TASK GOAL: Retype every line of the rows below without changing anything, and leave the pictures out of your answer.

DATA EXCERPTS:

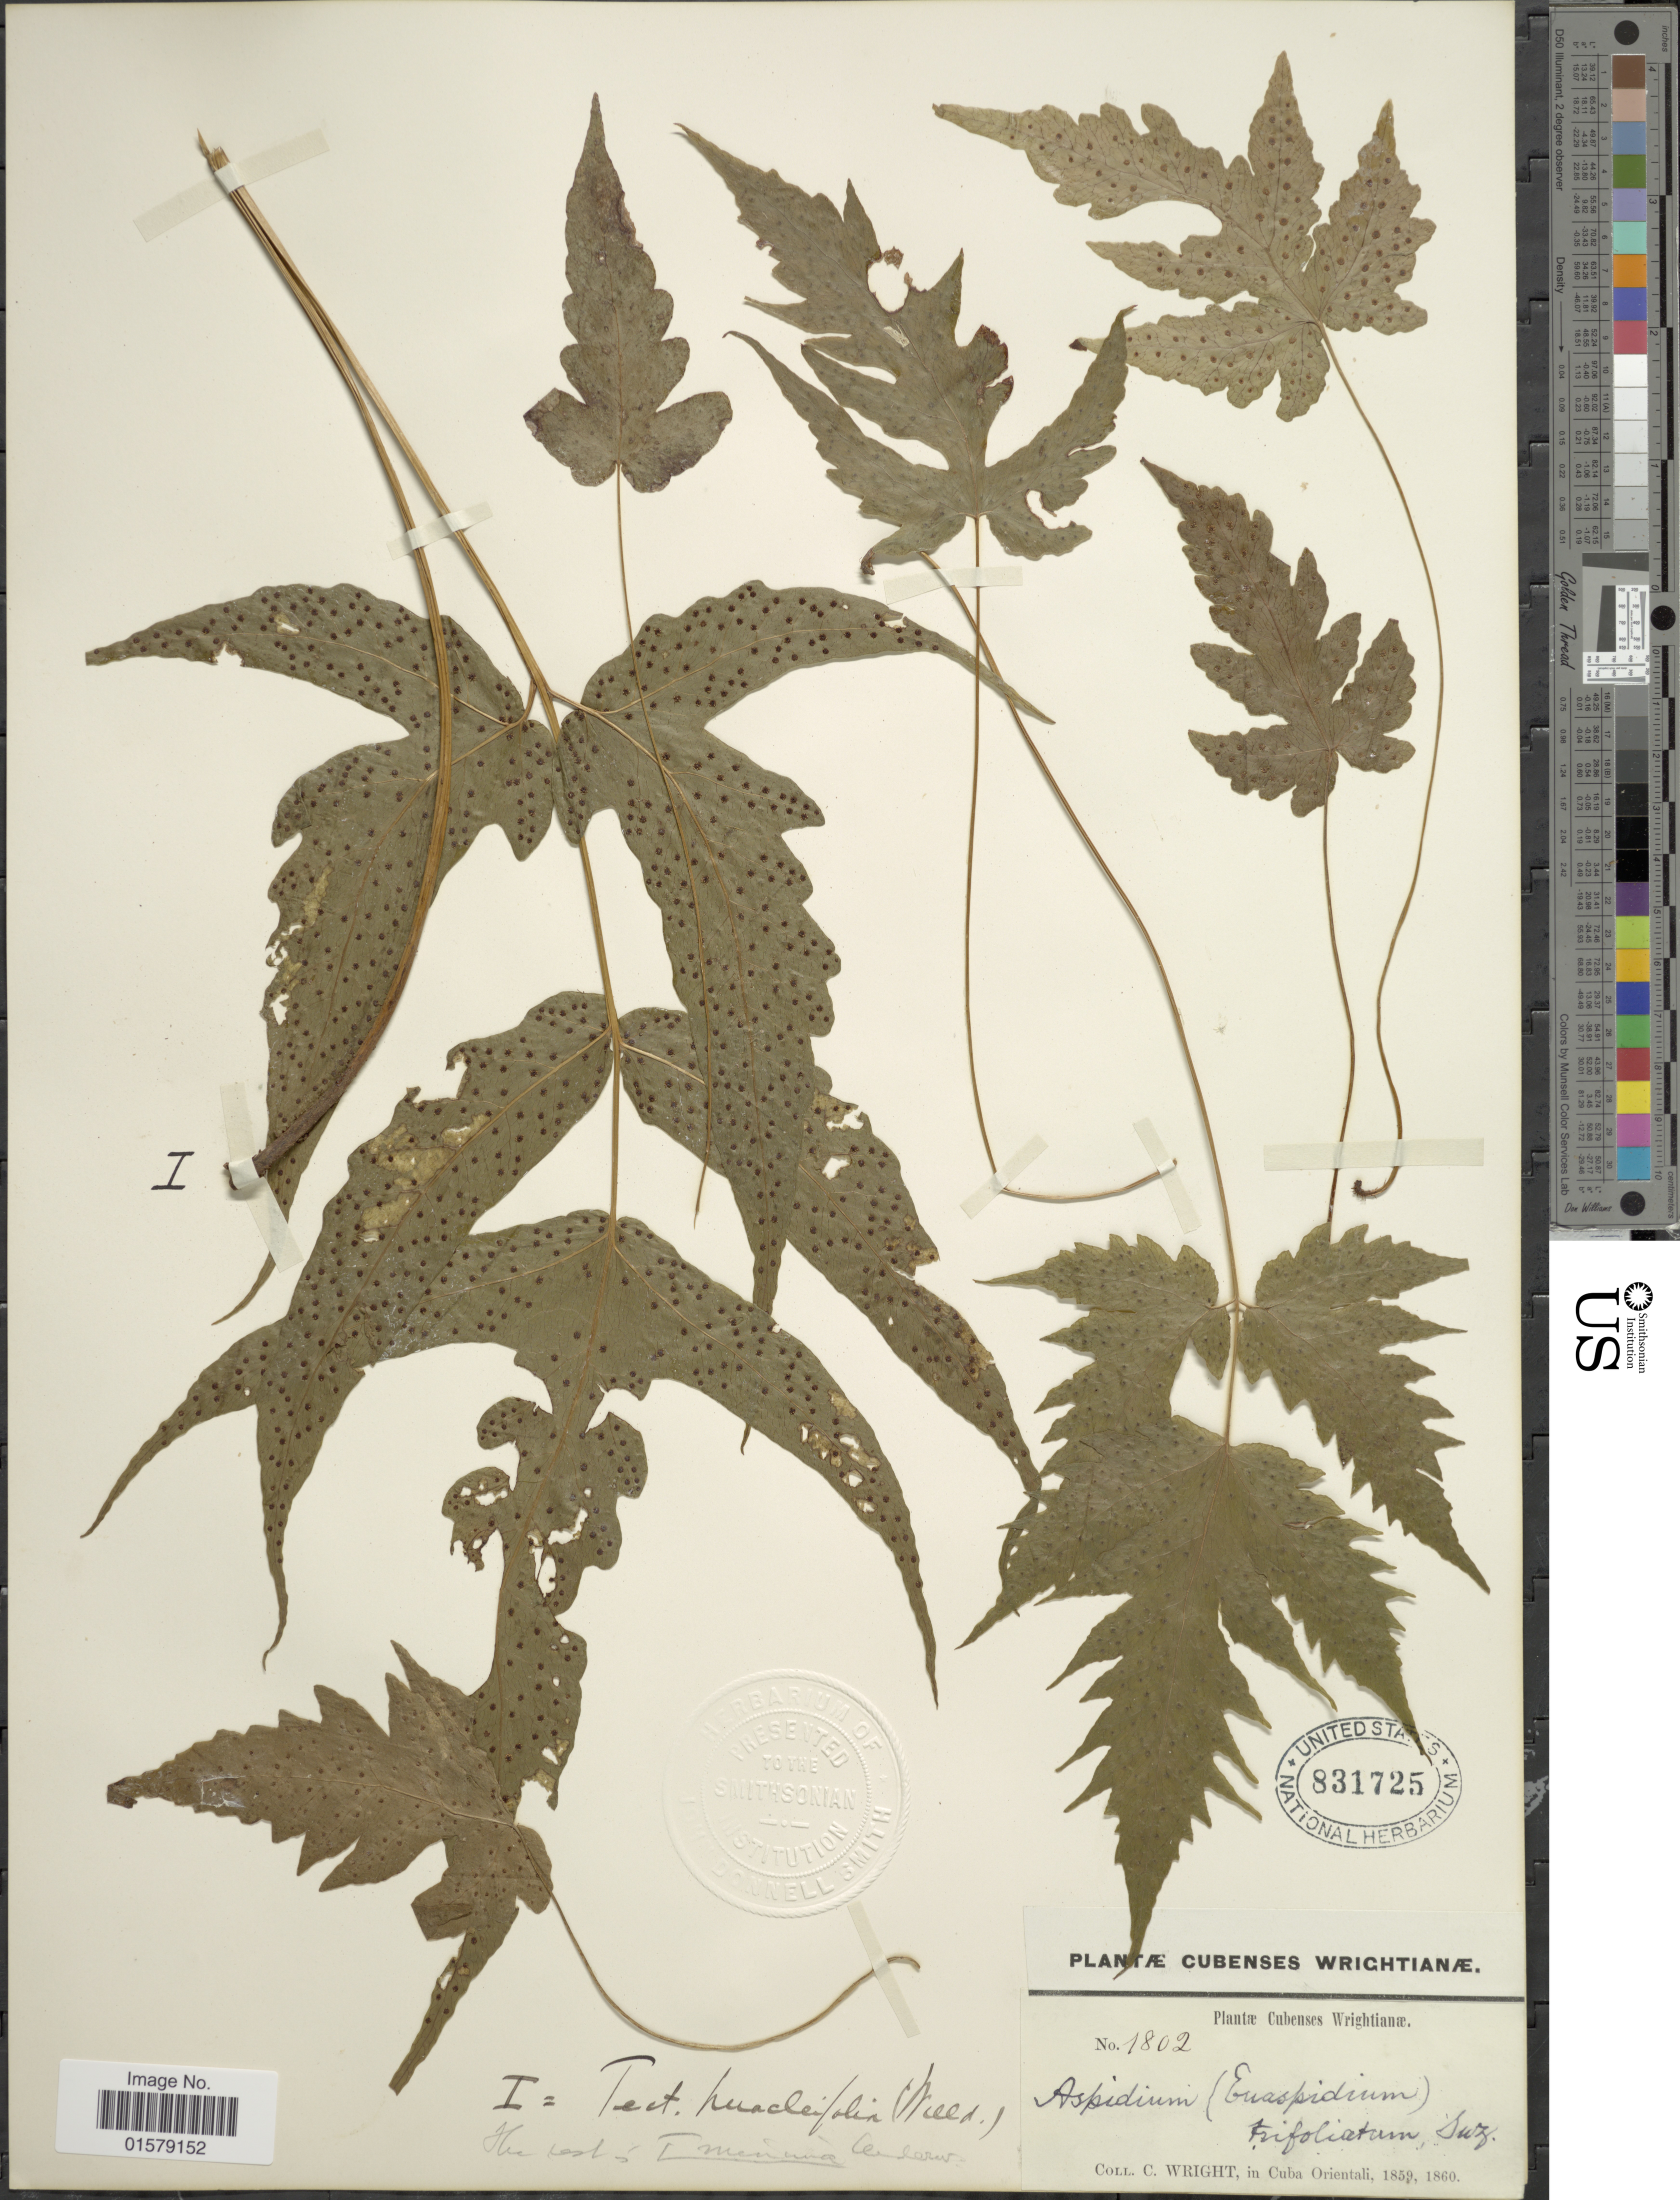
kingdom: Plantae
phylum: Tracheophyta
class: Polypodiopsida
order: Polypodiales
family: Tectariaceae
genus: Tectaria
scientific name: Tectaria fimbriata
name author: (Willd.) Lourteig & Proctor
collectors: C. Wright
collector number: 1802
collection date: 1859/1860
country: Cuba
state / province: Oriente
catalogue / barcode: US 831725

FINISHED TASK:
kingdom: Plantae
phylum: Tracheophyta
class: Polypodiopsida
order: Polypodiales
family: Tectariaceae
genus: Tectaria
scientific name: Tectaria fimbriata
name author: (Willd.) Lourteig & Proctor
collectors: C. Wright
collector number: 1802
collection date: 1859/1860
country: Cuba
state / province: Oriente
catalogue / barcode: US 831725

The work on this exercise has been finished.